◆ GIVEN TEXT

*****

Despite none of the constructors take the config property, the setter NewTopic#configs lets you define a series of Topic config. Now let’s see how we can pass this topic list to the java administration tool.

KafkaAdminClient, java client access to Kafka operations

This class provides Kafka operations such as topic management and inspection for both configurations and ACLs. It is part of a public and stable API introduce in KIP-117 to avoid direct communication with zookeeper. Here is a brief list of methods it exposes:

While its constructor requires a lot of information, it’s parent interface, Admin, has a nice creation method. We create our client instance with the factory method Admin#creatClient.

import org.apache.kafka.clients.admin.Admin
val client = Admin.create(??? /*util.Map[String, AnyRef](... some.kafka.config, value)*/)

Note: Admin has been introduced in (2.4.0) for more flexibility.

It only takes either a Properties or a Map filled with Kafka configs. Among all the possible configs, bootstrap.servers is the only one required to create our topics. We are now ready to create as many topics as our application required.

val results: util.Map<String, KafkaFuture<Void>> = 
    client.createTopics(newTopics.asJava).values()

The admin client will return a CreateTopicsResult wrapping a Future for each topic creation request. By calling CreateTopicsResult#values we get a map linking together a topic name and the Future result of the creation. It also has the method CreateTopicsResult#all which blocks until we receive all the topic creation response. Now let’s see how we can wrap this code into something we actually execute.

*****

◆ PROVIDED INFORMATION
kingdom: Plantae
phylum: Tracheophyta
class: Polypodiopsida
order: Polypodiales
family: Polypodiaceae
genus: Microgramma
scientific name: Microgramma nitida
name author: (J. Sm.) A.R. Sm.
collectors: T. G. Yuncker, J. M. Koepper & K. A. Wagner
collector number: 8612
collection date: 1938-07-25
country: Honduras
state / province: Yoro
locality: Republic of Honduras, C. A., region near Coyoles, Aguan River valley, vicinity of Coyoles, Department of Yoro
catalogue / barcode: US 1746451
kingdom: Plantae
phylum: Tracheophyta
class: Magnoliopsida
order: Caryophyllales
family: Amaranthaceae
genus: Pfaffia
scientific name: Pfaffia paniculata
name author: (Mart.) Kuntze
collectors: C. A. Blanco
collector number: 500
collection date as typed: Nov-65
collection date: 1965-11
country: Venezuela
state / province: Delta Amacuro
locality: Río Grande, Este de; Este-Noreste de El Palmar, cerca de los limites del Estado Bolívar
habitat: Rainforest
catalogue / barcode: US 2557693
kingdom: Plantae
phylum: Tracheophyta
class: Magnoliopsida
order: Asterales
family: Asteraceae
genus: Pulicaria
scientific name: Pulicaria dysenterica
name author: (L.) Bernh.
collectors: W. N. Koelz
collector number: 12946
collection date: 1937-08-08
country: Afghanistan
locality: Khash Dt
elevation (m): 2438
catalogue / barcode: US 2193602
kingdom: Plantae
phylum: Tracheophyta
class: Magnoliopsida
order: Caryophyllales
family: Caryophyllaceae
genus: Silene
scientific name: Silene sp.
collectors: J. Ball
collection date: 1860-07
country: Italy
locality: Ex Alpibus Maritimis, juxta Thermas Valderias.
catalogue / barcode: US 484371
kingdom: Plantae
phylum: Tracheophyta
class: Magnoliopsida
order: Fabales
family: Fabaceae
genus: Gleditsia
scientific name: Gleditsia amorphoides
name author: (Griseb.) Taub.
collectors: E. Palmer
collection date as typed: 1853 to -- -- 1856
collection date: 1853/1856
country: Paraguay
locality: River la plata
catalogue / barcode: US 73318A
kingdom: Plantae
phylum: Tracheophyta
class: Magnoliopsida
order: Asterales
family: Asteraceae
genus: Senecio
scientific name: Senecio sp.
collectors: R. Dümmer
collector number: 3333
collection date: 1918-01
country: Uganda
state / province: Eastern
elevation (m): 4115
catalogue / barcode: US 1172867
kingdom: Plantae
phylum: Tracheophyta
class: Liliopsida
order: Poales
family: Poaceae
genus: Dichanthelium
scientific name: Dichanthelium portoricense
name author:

*****

◆ ACTIONS TO TAKE
**a)** List the class and interface names that the Kafka topic-creation text joins to a method with the # sign, each name once.
**b)** For each statement, answer yes or no according to the Kafka topic-creation text, and quote the words that decide it.
(i) Among the configs, bootstrap.servers is the only one required to create the topics.
(ii) The NewTopic constructors accept the config property.
(iii) CreateTopicsResult#all returns at once without waiting for the creation responses.

◆ RESPONSES BY TASK
**a)**
NewTopic
Admin
CreateTopicsResult

**b)**
(i) Yes: "bootstrap.servers is the only one required to create our topics"
(ii) No: "none of the constructors take the config property"
(iii) No: "blocks until we receive all the topic creation response"